Seven HAM/TSP patients were treated intravenously with high-dose methylprednisolone (1,000 mg/day) for 3 days. CSF samples were collected before and after the treatment. The neopterin and osteopontin concentrations were determined using high-performance liquid chromatography (HPLC) and an enzyme immunoassay, respectively. The clinical symptoms were evaluated using the Osame Motor Disability Score and the Urinary Disturbance Score.
Four out of the seven patients showed an improvement in motor function with the treatment, and were therefore classed as responders. The pre-treatment CSF neopterin concentration exceeded the upper limit of normal in all seven of the patients, and tended to be higher in treatment responders as compared to non-responders. The CSF neopterin concentration was reduced following treatment in all patients. The mean CSF neopterin concentration significantly (p<0.01) decreased following treatment by almost 60% (from 124.1±79.9 nmol/L to 49.2±29.8 nmol/L). The mean CSF osteopontin concentration was significantly (p<0.01) higher in the HAM/TSP patients in comparison to the 18 HTLV-1-seronegative patients who were designated as controls (9.54±4.53 mg/L vs. 3.72±3.04 mg/L). No significant (p=0.47) reduction of the CSF osteopontin concentration was observed following the intravenous administration of high-dose methylprednisolone.

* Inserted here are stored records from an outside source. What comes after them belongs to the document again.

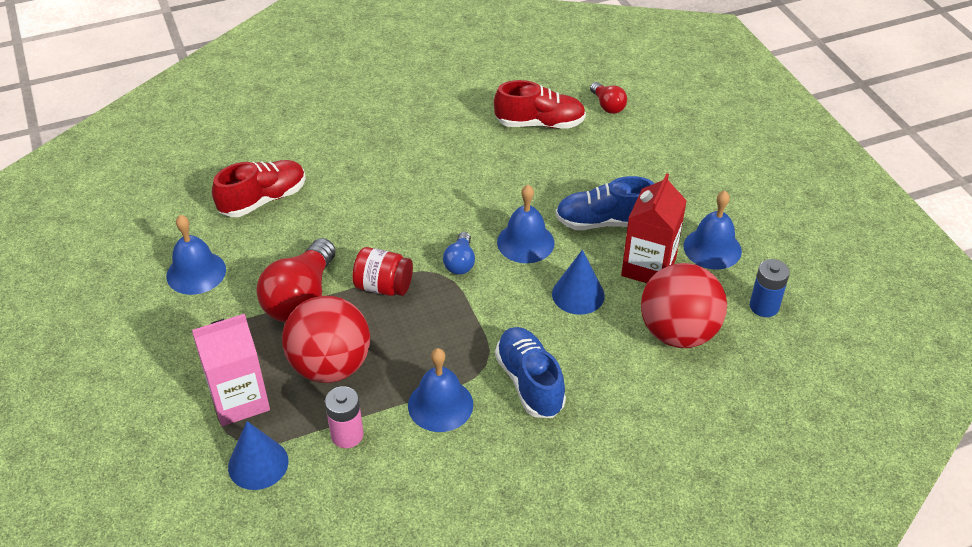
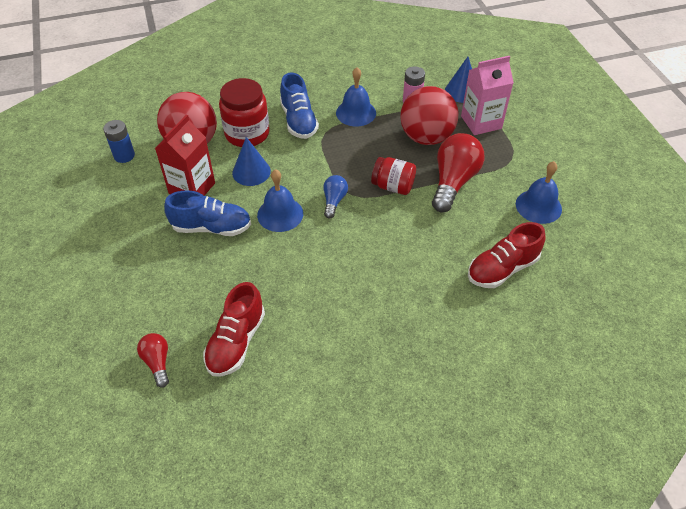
camera: 175 degrees left, 5 degrees up
(540, 123) = (236, 342): red shoe -> red shoe turned 75 degrees counterclockwise
(603, 353) = (247, 134): none -> red jar
(712, 248) = (136, 199): blue bell -> none

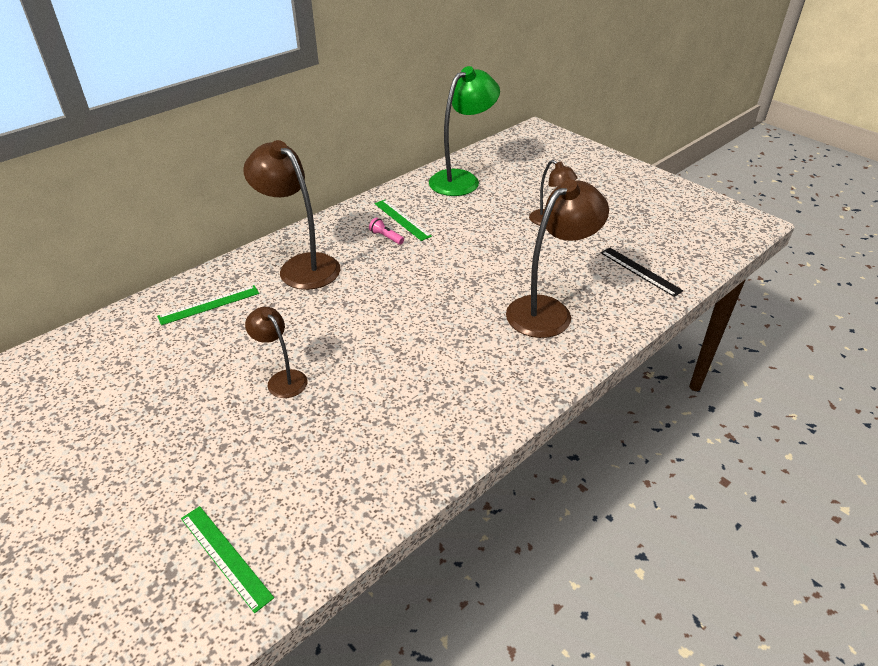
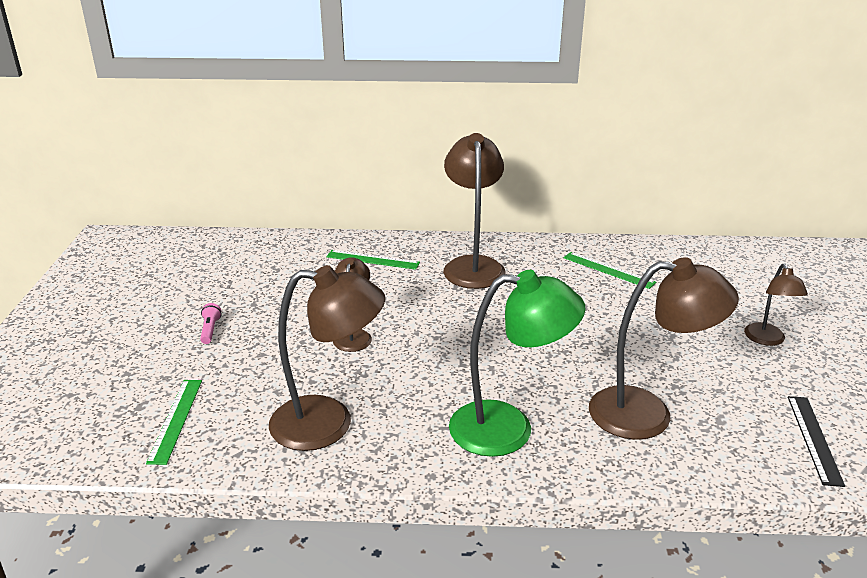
camera: 45 degrees right, 10 degrees down
(361, 461) = (329, 423): none -> brown lamp
(386, 237) = (573, 277): pink flashlight -> pink flashlight (210, 330)
(402, 219) = (608, 270): green ruler -> green ruler turned 60 degrees counterclockwise
(461, 179) = (718, 262): green lamp -> green lamp (509, 429)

These results indicate that the CSF neopterin concentration, but not the osteopontin concentration, is a potentially valuable biomarker for monitoring the treatment response in HAM/TSP patients. Furthermore, high pre-treatment CSF neopterin concentrations may be a predictive biomarker for a response to intravenous high-dose methylprednisolone therapy.
测定人类嗜T淋巴细胞病毒I型相关脊髓病/热带痉挛性截瘫(HAM/TSP)患者脑脊液(CSF)中新蝶呤和骨桥蛋白的浓度,以评估其作为治疗反应生物标志物的效用。
7例HAM/TSP患者静脉注射大剂量甲泼尼龙(1000mg/天),共3天。在治疗前后采集脑脊液样本。分别使用高效液相色谱法(HPLC)和酶免疫测定法测定新蝶呤和骨桥蛋白的浓度。使用小见运动障碍评分和排尿障碍评分评估临床症状。
7例患者中有4例在治疗后运动功能有所改善,因此被归类为反应者。所有7例患者治疗前脑脊液新蝶呤浓度均超过正常上限,与无反应者相比,反应者的浓度往往更高。所有患者治疗后脑脊液新蝶呤浓度均降低。治疗后脑脊液新蝶呤平均浓度显著降低(p<0.01),几乎降低了60%(从124.1±79.9nmol/L降至49.2±29.8nmol/L)。与18例被指定为对照的HTLV-1血清阴性患者相比,HAM/TSP患者脑脊液骨桥蛋白平均浓度显著更高(9.54±4.53mg/L对3.72±3.04mg/L)。静脉注射大剂量甲泼尼龙后,未观察到脑脊液骨桥蛋白浓度有显著降低(p=0.47)。
这些结果表明,脑脊液新蝶呤浓度而非骨桥蛋白浓度是监测HAM/TSP患者治疗反应的潜在有价值的生物标志物。此外,治疗前脑脊液新蝶呤浓度较高可能是静脉注射大剂量甲泼尼龙治疗反应的预测生物标志物。